◆ **Data to use**:

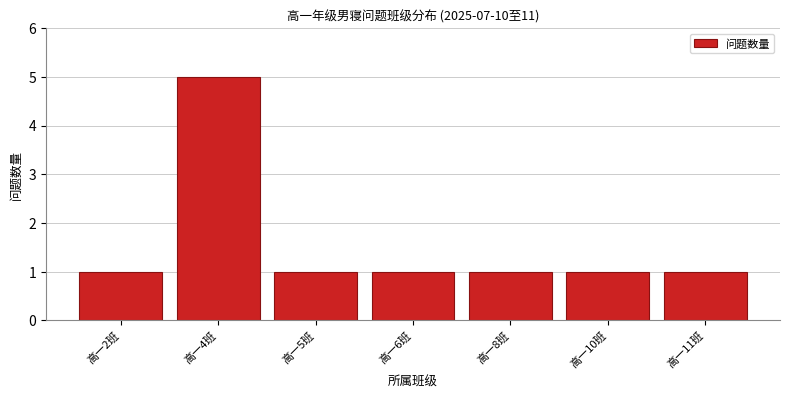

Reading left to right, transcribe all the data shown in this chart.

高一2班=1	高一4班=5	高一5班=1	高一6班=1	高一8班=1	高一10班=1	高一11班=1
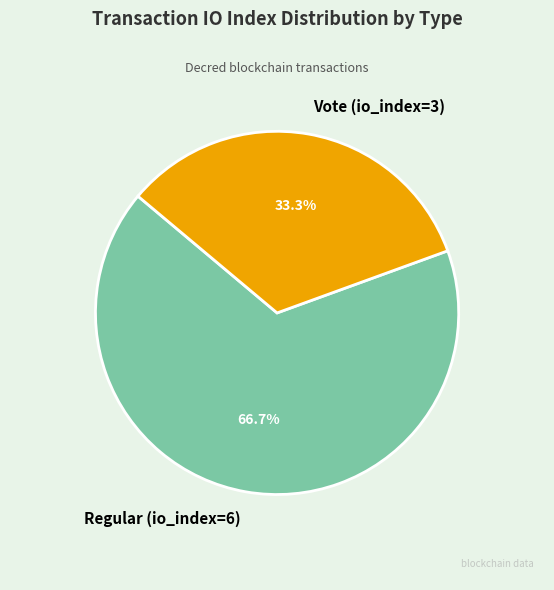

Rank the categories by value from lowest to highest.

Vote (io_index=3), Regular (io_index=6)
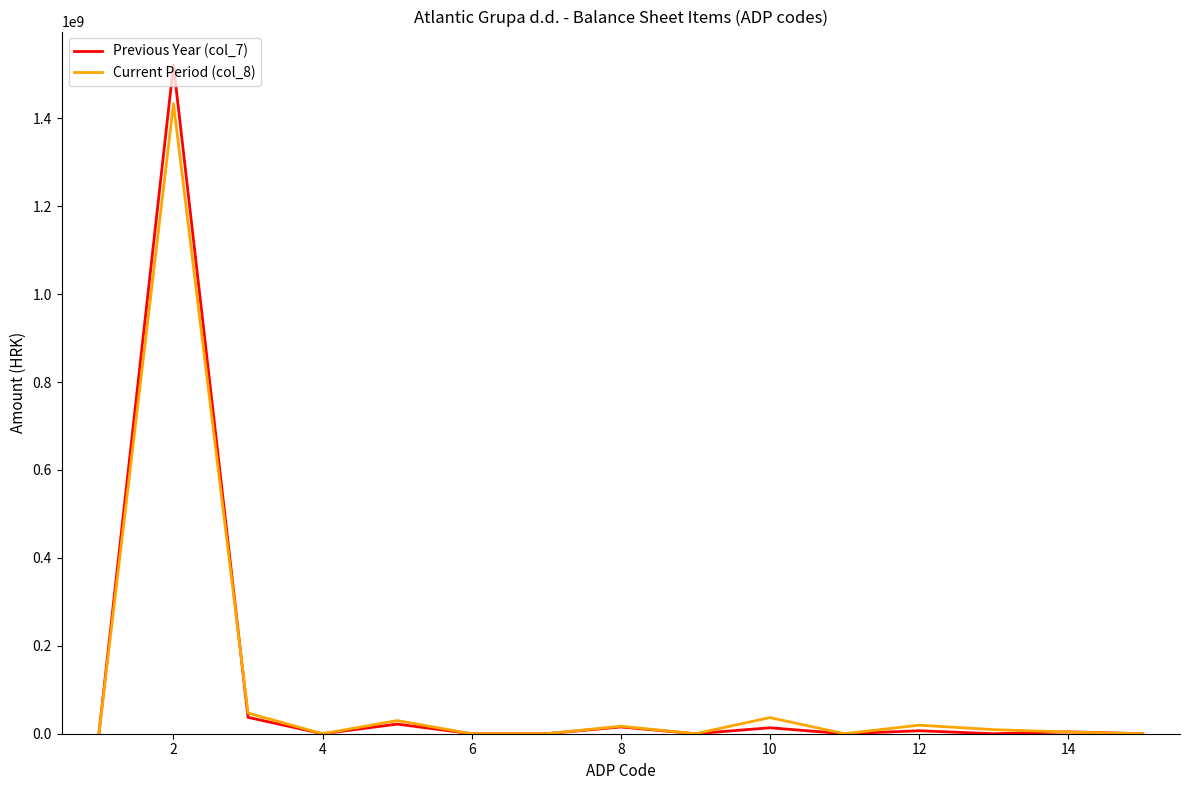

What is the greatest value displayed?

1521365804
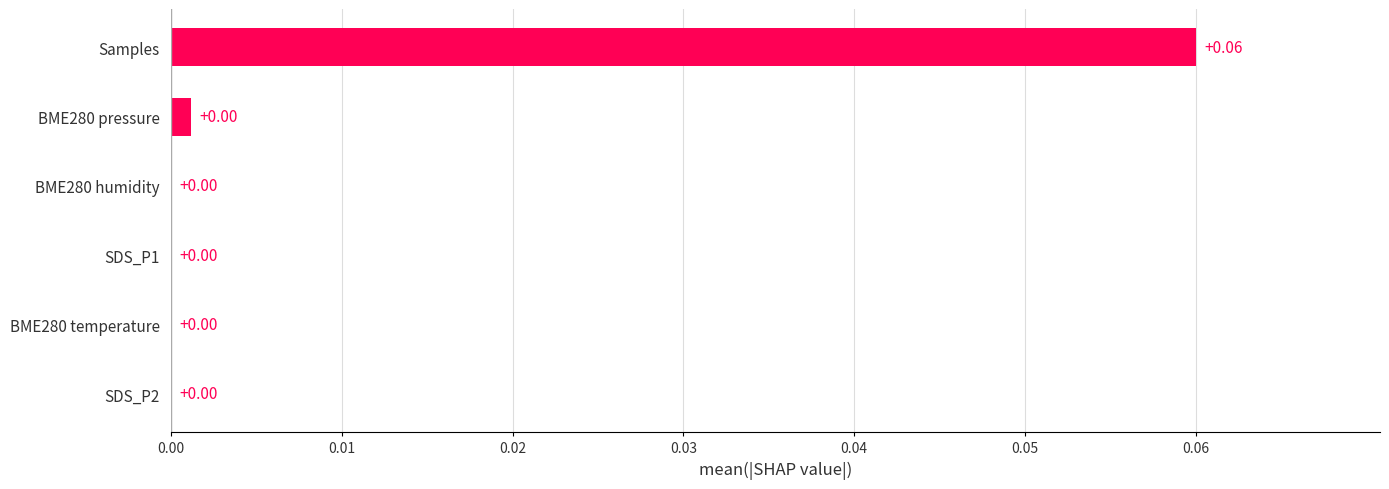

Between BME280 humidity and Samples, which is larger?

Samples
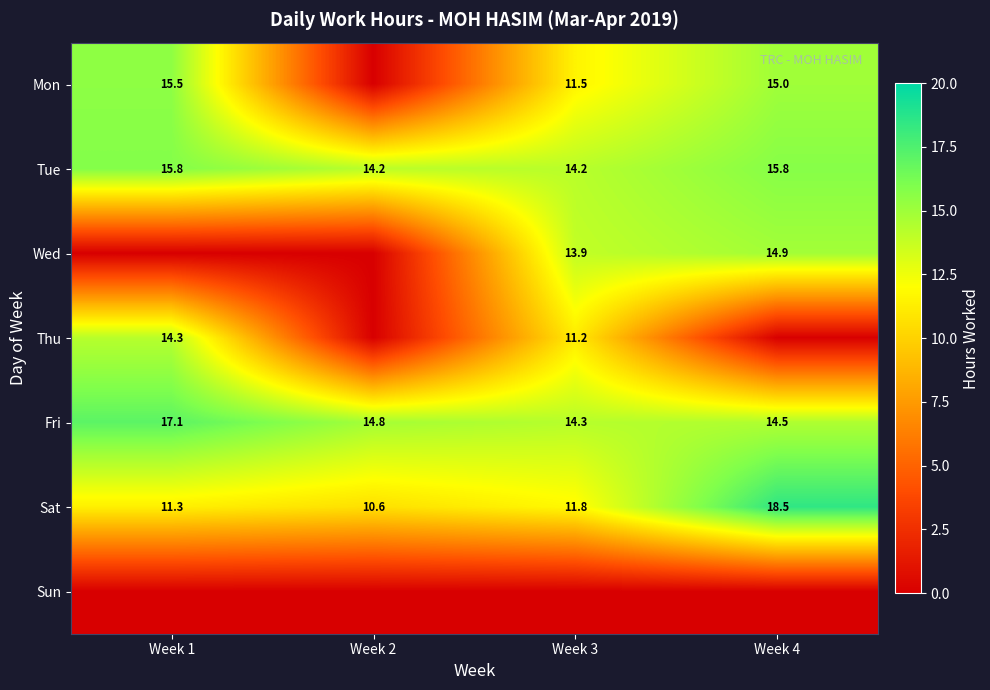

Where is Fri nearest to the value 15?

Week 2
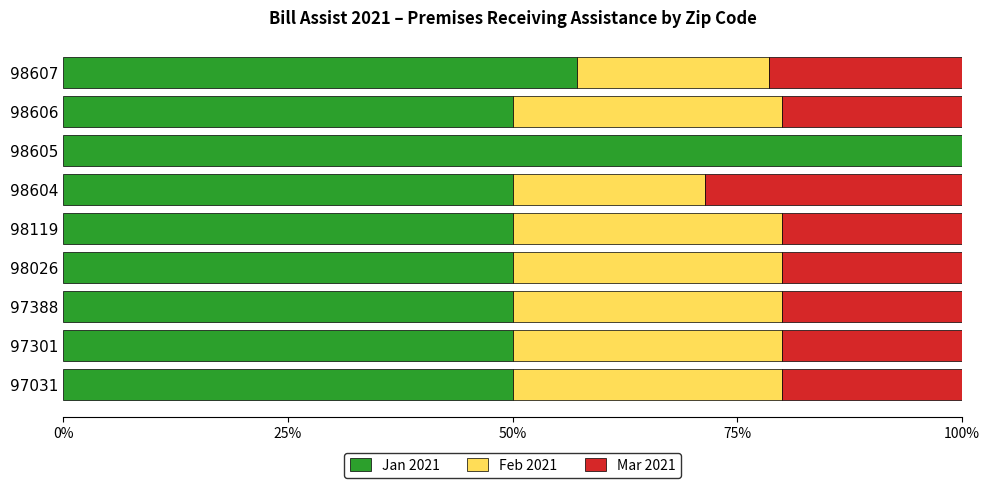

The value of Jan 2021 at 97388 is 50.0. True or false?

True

--

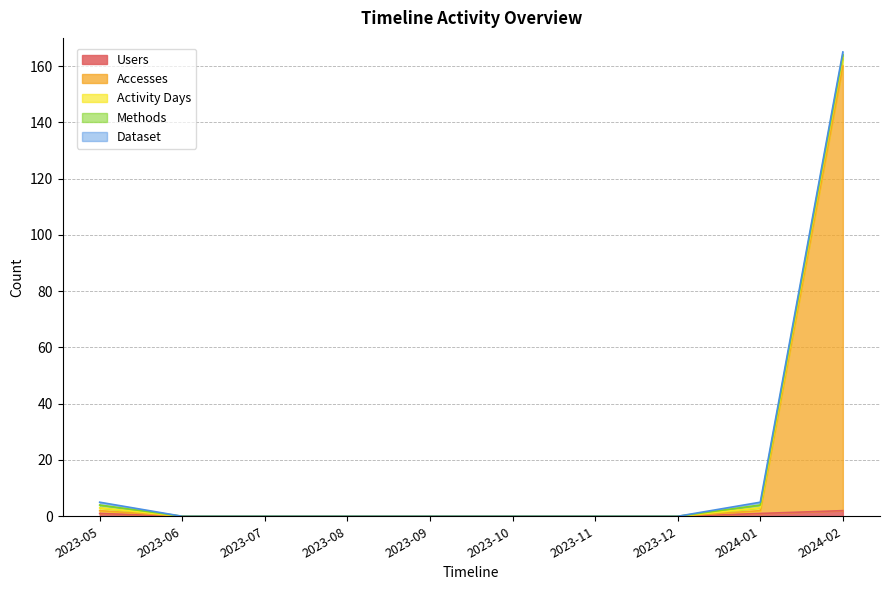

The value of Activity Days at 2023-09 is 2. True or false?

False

◆ **Activity**: Reproduce, without alteration, the material starting at the line containing "What is the greatest value displayed?" and ending at the line containing "The value of Jan", omitting the pictures from your reproduction.

◆ **Result for this exercise**:
What is the greatest value displayed?

1521365804

Between BME280 humidity and Samples, which is larger?

Samples

Where is Fri nearest to the value 15?

Week 2

The value of Jan 2021 at 97388 is 50.0. True or false?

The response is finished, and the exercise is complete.